Elon Musk’s aerospace firm filed on Thursday to incorporate Starbase, which is near Brownsville in South Texas, into a city. The filing was on behalf of the “entire Starbase community” and emphasized that incorporation would help Starbase “streamline” the process of building amenities for the “hundreds already calling it home.”
“To continue growing the workforce necessary to rapidly develop and manufacture Starship, we need the ability to grow Starbase as a community,” Kathryn Lueders, Starbase’s general manager, wrote in a letter. “That is why we are requesting that Cameron County call an election to enable the incorporation of Starbase as the newest city in the Rio Grande Valley.”
A June report from the office of Cameron County Judge Eddie Treviño, Jr., the county’s top elected official, found that 3,400 full-time SpaceX employees and contractors work at the Starbase facility where the company builds and launches rockets. The company also generates some 21,400 indirect jobs in the local community.
Musk first mentioned incorporating Starbase in 2021, writing on social media that he was “creating” the city and naming its leader “the Doge,” a reference to the doing that inspired the cryptocurrency of the same name and — much later — Musk’s own outside of government commission. Treviño told the Associated Press that Thursday marked the first official petition from SpaceX related to incorporation.
“Our legal and elections administration will review the petition, see whether or not it complied with all of the statutory requirements and then we’ll go from there,” Treviño said.
Although Starbase is on the rise, it’s not Musk’s only company town. He’s transformed the rural community of Bastrop into somewhat of a hub for several of his companies.

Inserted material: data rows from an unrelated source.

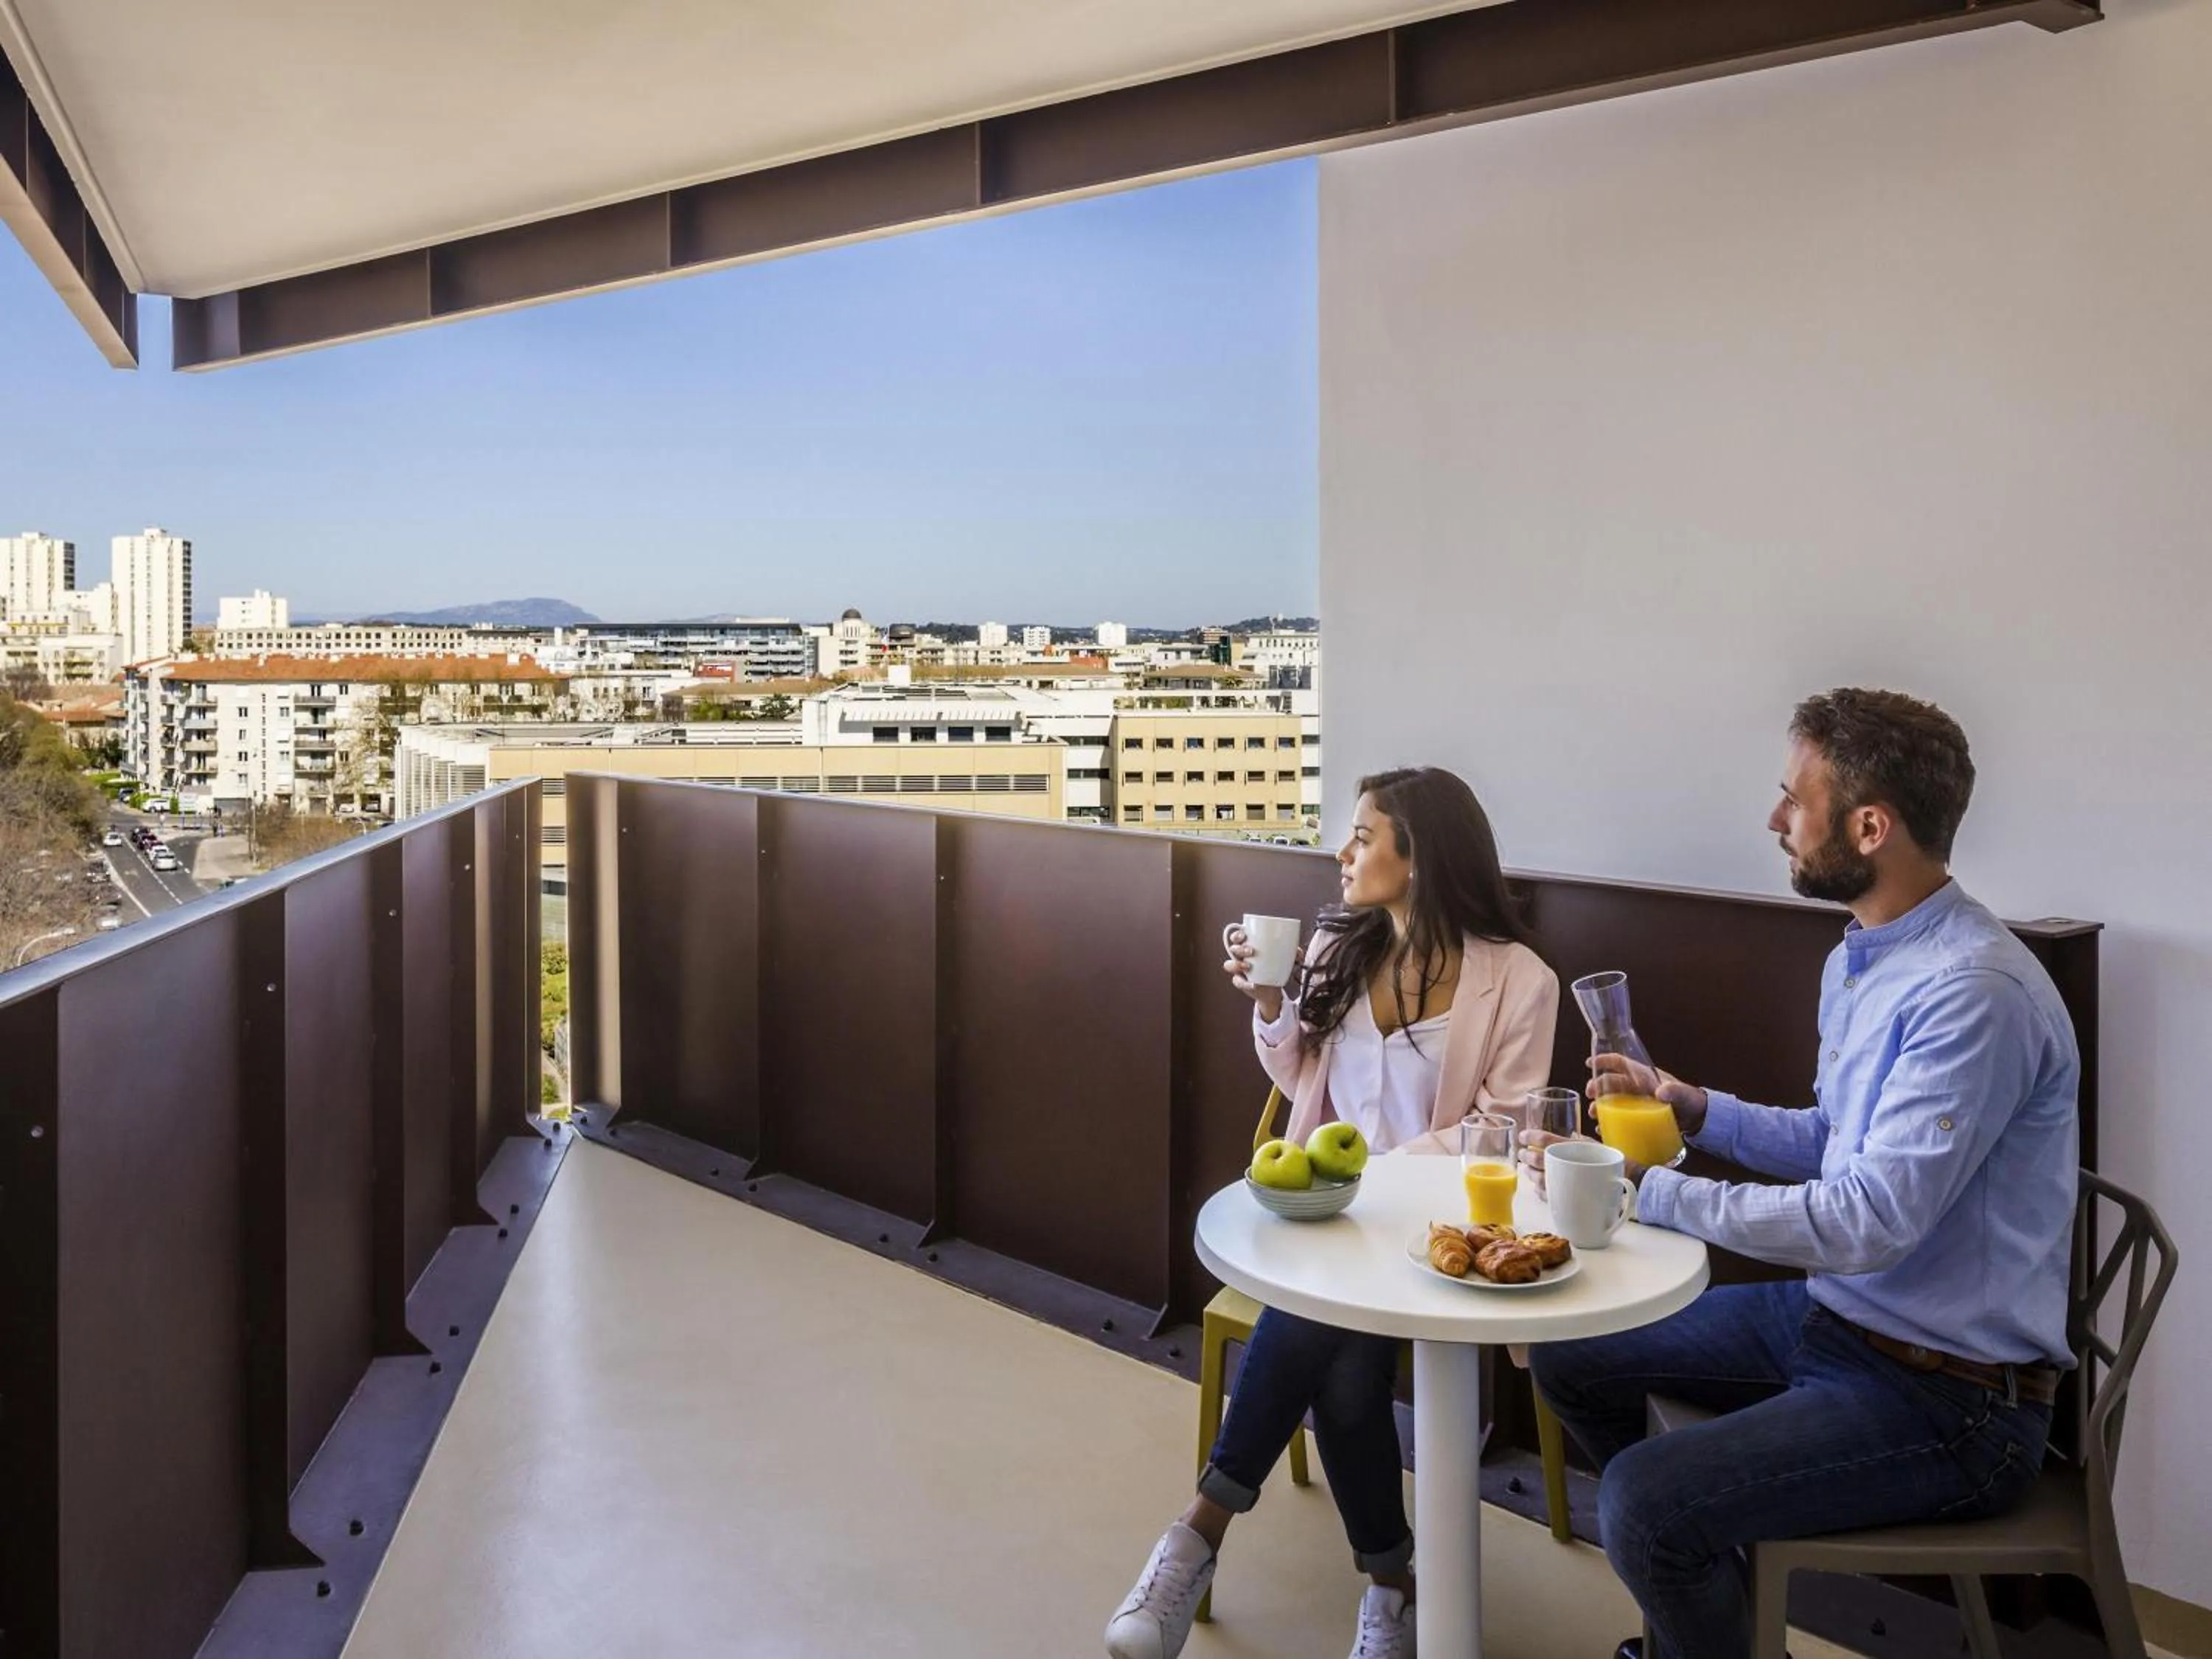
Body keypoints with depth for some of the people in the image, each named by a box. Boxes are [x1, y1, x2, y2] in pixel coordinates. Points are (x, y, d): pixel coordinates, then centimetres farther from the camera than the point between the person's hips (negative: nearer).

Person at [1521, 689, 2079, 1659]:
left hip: (1950, 1395, -10)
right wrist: (1697, 1111, 2)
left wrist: (1648, 1191, -24)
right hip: (1834, 1316, 10)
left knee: (1643, 1502, -25)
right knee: (1566, 1353, 13)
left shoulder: (1975, 992, -25)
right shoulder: (1859, 960, 6)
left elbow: (1871, 1223, -29)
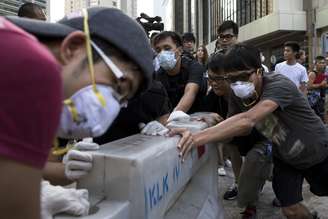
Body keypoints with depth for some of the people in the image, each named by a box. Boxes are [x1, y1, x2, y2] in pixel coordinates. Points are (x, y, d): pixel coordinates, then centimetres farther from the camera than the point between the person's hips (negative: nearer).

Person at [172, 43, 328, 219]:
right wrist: (215, 122, -33)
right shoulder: (236, 97, -17)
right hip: (285, 158, 4)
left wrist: (198, 137, -61)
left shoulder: (278, 85, -36)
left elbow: (248, 120, -52)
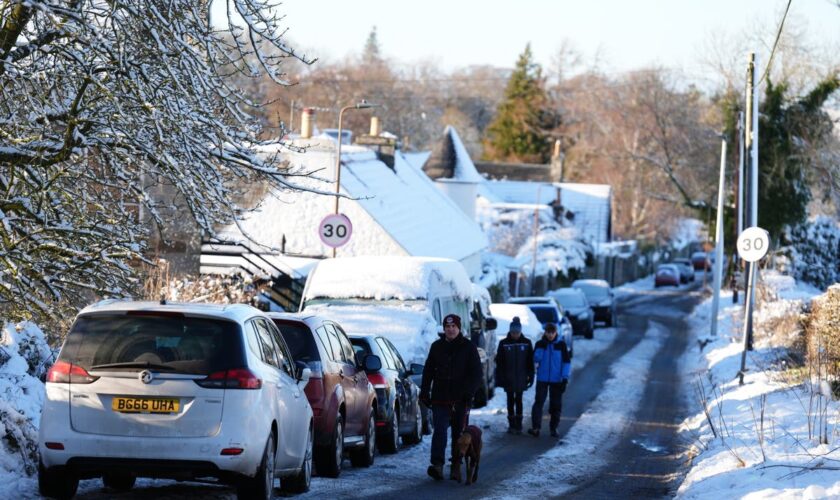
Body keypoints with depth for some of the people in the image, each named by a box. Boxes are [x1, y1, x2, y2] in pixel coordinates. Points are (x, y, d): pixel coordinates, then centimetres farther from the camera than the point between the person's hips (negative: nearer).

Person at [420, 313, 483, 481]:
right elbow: (428, 371, 15)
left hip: (460, 399, -1)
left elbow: (476, 373, 0)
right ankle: (437, 465, -22)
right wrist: (424, 392, 7)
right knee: (439, 430, -12)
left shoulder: (468, 348, 2)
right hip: (440, 398, 1)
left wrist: (469, 393, -12)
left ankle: (456, 467, 15)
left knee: (459, 433, 6)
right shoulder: (437, 347, 10)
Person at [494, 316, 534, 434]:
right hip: (508, 379, 0)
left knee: (519, 401, 2)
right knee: (510, 401, 6)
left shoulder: (526, 343, -1)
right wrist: (500, 378, -6)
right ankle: (511, 425, 13)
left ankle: (518, 425, 9)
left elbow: (530, 361, 2)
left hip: (521, 378, 0)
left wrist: (530, 376, -1)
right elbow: (499, 362, -1)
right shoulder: (504, 343, -3)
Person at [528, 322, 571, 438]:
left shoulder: (561, 344, 1)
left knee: (556, 404, 5)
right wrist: (541, 348, -17)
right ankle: (535, 427, -14)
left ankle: (553, 428, 15)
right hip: (542, 379, 0)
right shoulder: (540, 344, 2)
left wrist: (565, 377, -6)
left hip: (556, 380, 0)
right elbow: (535, 359, -6)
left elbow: (566, 361, 1)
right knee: (539, 402, -10)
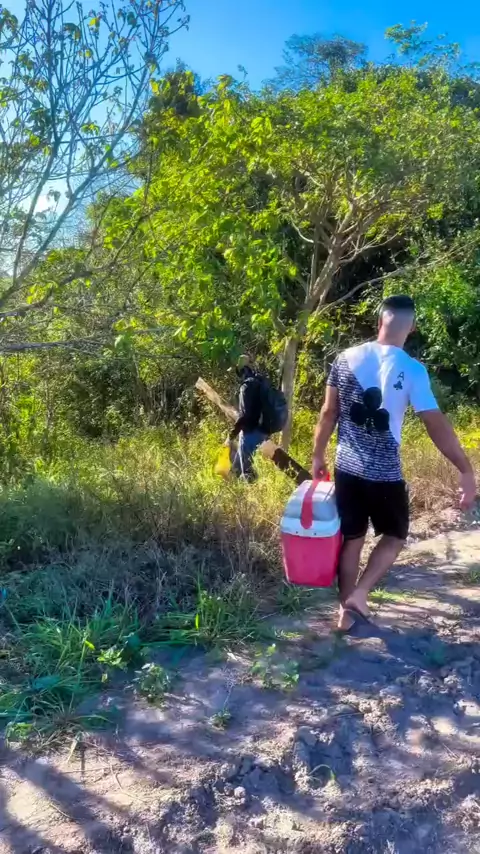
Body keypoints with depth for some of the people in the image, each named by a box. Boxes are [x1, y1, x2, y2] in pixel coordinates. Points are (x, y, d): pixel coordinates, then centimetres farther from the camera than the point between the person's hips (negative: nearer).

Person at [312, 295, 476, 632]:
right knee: (395, 535, 19)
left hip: (347, 467, 4)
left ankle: (347, 610, 25)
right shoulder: (412, 370, -14)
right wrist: (467, 472, -11)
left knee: (352, 538, 16)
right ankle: (358, 596, 9)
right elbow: (437, 425, -16)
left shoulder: (346, 359, -2)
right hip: (385, 473, -4)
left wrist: (318, 456, 14)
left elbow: (328, 413, 3)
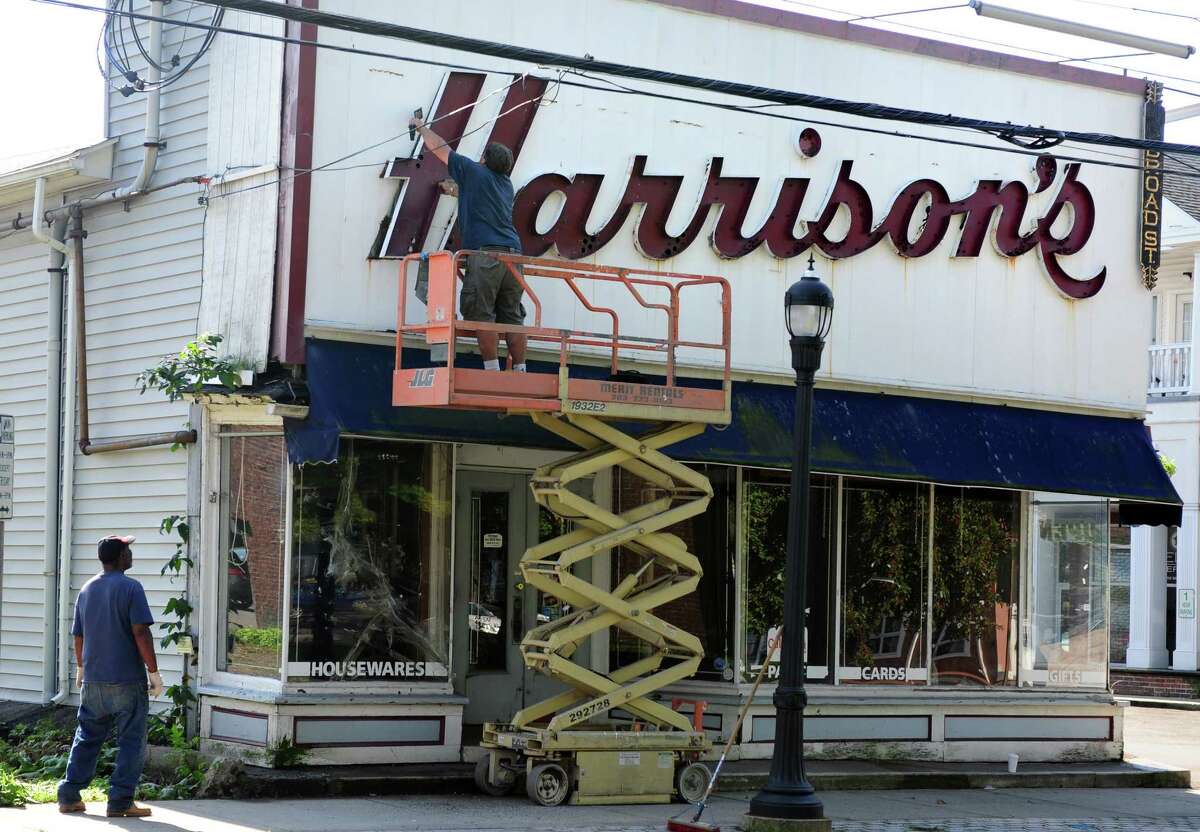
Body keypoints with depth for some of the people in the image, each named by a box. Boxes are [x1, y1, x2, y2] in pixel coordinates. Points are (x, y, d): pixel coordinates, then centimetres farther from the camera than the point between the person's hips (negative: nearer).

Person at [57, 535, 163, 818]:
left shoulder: (87, 590, 9)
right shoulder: (130, 588, -11)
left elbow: (78, 635, 16)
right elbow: (140, 633, -17)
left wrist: (81, 669, 29)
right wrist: (154, 671, -11)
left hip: (93, 681, 6)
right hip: (127, 681, -6)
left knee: (87, 739, 15)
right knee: (131, 742, 1)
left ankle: (68, 796, 14)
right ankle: (120, 801, -2)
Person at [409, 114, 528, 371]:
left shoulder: (475, 172, 6)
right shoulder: (506, 184, 24)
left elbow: (438, 148, 15)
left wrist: (421, 127, 31)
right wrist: (456, 190, 60)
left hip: (485, 252, -7)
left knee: (481, 314, -7)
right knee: (512, 317, 5)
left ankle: (492, 371, -13)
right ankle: (520, 372, 2)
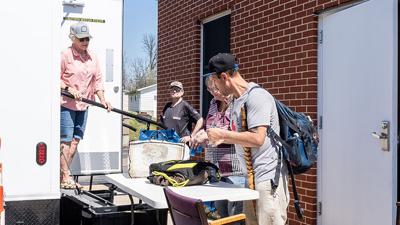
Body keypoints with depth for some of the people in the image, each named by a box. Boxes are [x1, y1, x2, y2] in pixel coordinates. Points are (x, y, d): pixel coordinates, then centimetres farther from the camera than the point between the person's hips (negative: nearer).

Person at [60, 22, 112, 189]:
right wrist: (69, 89, -20)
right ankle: (65, 178, 0)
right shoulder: (65, 55, -7)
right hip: (66, 104, -6)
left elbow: (97, 80, 12)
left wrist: (102, 100, 1)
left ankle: (63, 174, 17)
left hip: (83, 105, 7)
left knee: (75, 140, 8)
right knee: (66, 141, -5)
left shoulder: (93, 58, 11)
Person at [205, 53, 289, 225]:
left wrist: (222, 134, -14)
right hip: (251, 176, 9)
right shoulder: (237, 100, 13)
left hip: (267, 177, -9)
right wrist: (221, 139, 12)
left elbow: (257, 138, -23)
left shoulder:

Both the Boring Company and SpaceX’s Starlink have facilities in Bastrop, while Musk’s nearby “Hyperloop Plaza” hosts the “Boring Bodega” and a salon. X, has said it was hiring workers for a new support center that will also be based at Hyperloop Plaza. Ad Astra, a private school run by Musk’s Foundation, is also based in Bastrop.
The Wall Street Journal reported last year that Musk aims to build his own “Texas Utopia” incorporated in Bastrop County, which is some 35 miles away from Austin, where Tesla (TSLA+0.76%) is headquartered and has a sprawling factory. Locals have repeatedly raised concerns about the companies’ effect on the environment; Musk’s Tesla, SpaceX, and Boring have repeatedly fallen afoul of environmental regulations.
Sherwood News reports that the company town, named Snailbrook after Boring’s mascot, “feels like a rushed job with unfinished walls and a broken-down playground.” Instead of a town of 110 single-family homes, the town is “mostly” just a bodega, a small school, and some 15 trailers placed behind Boring’s facilities.
Although they’ve mostly gone out of fashion, company towns aren’t exclusive to Musk. The Walt Disney Co. (DIS-0.15%), Meta (META0.00%), Google (GOOGL+0.36%), and Amazon (AMZN+0.52%) are all experimenting with new company towns, although some are more discrete than others, according to Business Insider.
While Amazon isn’t directly building housing, it has committed to supporting housing development in areas near Arlington, Virginia, where it landed its HQ2. For comparison, Menlo Park, California, in 2022 voted in favor of Meta’s 59-acre Willow Village, also known as “Zucktown” after CEO Mark Zuckerberg.